L’attention est une partie essentielle de l’esprit de la conversation, elle ne doit pas consister seulement à ne rien perdre de ce que disent les autres, il faut qu’elle soit d’un caractére à en être aperçue, qu’ils découvrent qu’elle n’est pas uniquement l’effet de la politesse, mais d’un panchant qu’on se trouve à les entendre ; & le désir de plaire donne cette disposition obligeante ; non qu’il la porte jusqu’à la fadeur, ni qu’un même sourire applaudisse aux lieux communs, ainsi qu’aux idées riantes, ou ingénieuses : il sait, sans fausseté, garder les intervalles différens entre la fade complaisance, & la sécheresse mortifiante, qu’il évite toujours. Il prête une attention plus marquée à l’homme, plus digne d’être écouté, sans celui qui en le méritant moins, désire autant de l’être, puisse se plaindre de la maniére dont il l’est à son tour. Il ne laissera pas échaper les momens où l’esprit de l’un se dévelopant d’une maniére supérieure, exige qu’on se livre entiérement à le suivre ; & lorsque l’entretien du dernier lui devient à charge, il trouve que c’est un inconvénient de plus, & non un dédommagement, que de s’attirer sa haine, en lui faisant sentir le malheur qu’il a de l’ennuyer.

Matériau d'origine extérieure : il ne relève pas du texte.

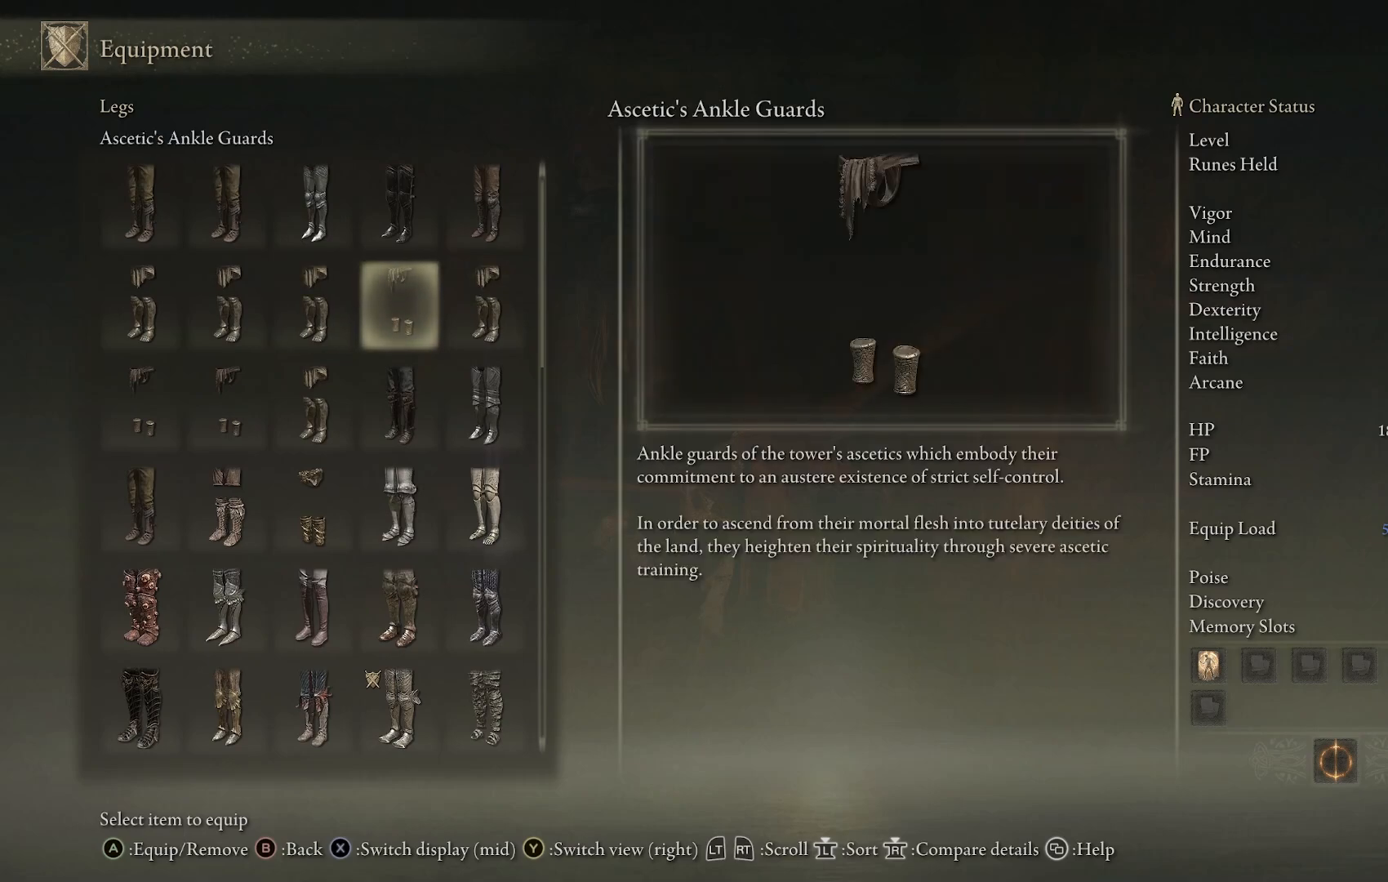
{"buttons": [], "left_stick": "center", "right_stick": "center", "events": []}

On ne le croiroit pas, si l’expérience ne nous en convainquoit tous les jours ; c’est un don bien rare que de savoir écouter : l’un, persuadé qu’il vous devine, vous interrompt aux premiers mots que vous prononcez ; il part, & répond avec chaleur à ce que vous n’avez ni dit ni pensé. Un autre, occupé à mettre de l’esprit dans ce qu’il va vous repliquer, se livre, en vous écoutant, à ses idées ; vous le voyez moitié rêveur, & moitié attentif, n’être ni à vous ni à lui-même : & sa reponse se ressent de ce partage, elle est spirituelle, & inconséquente. Celui-ci, & c’est le moins excusable, incapable par une paresse d’esprit habituelle, de toute application sérieuse, vous regarde avec des yeux létargiques, ou vous adresse de temps en temps un sourire distrait, & le plus souvent déplacé ; il n’a pas projetté un moment de vous écouter, ni de vous répondre ; langueur désobligeante, qui dégoûte les gens sensés de notre commerce, & excite l’inimitié de ceux dont la vanité commune, considére une pareille indifférence, comme une marque de mépris, dont elle doit être blessée.
Il y a une autre sorte d’inattention, qu’on regarde, non sans quelque justice, comme un défaut, mais dont le principe n’a rien d’offensant, parce qu’elle ne vient ni de cet empressement de faire parade de son esprit, qui empêche d’être occupé du vôtre, ni de cette indifférence pour ce que disent les autres, qui ne se prête pas même à les écouter. C’est cette distraction, qui, dans quelques gens d’esprit, naît du fond de leur caractére, & qui les saisit dans les momens mêmes où ils trouvent du plaisir à vous entendre ; espéce de ravissement, pendant lequel vous les voyez comme transportés dans un monde différent du vôtre, & dont ils sortent souvent par quelque trait si peu attendu, ou par une plaisanterie d’un si bon genre, sur le tort où ils se surprennent eux-mêmes, que vous aimez jusques à la distraction qui les a fait naître.
Le caractére de douceur, & de complaisance, si désirable dans la Société, n’est pas, lors même que l’esprit l’accompagne, une de ces qualités qui jettent un certain éclat sur ceux qui les possédent. C’est une sorte de philtre, qui, agissant d’une maniére peu sensible, ne vous occupe d’abord que foiblement de la main qui sait le répandre, mais dont l’effet est toujours de vous la rendre chére. Eh ! comment ne pas aimer ces ames flexibles, que vous attirez sans peine ; qui vous cherchent même, & se plaisent à partager ce qui intéresse la vôtre, qui n’attendent de vous aucune attention, aucune condescendance, dont elles ne vous donnent l’exemple, qui assez élevées, lorsqu’elles aperçoivent des défauts mêlés avec des vertus, pour dédaigner le faux avantage d’avilir les autres hommes, profitent par préférence des motifs d’applaudir & d’estimer.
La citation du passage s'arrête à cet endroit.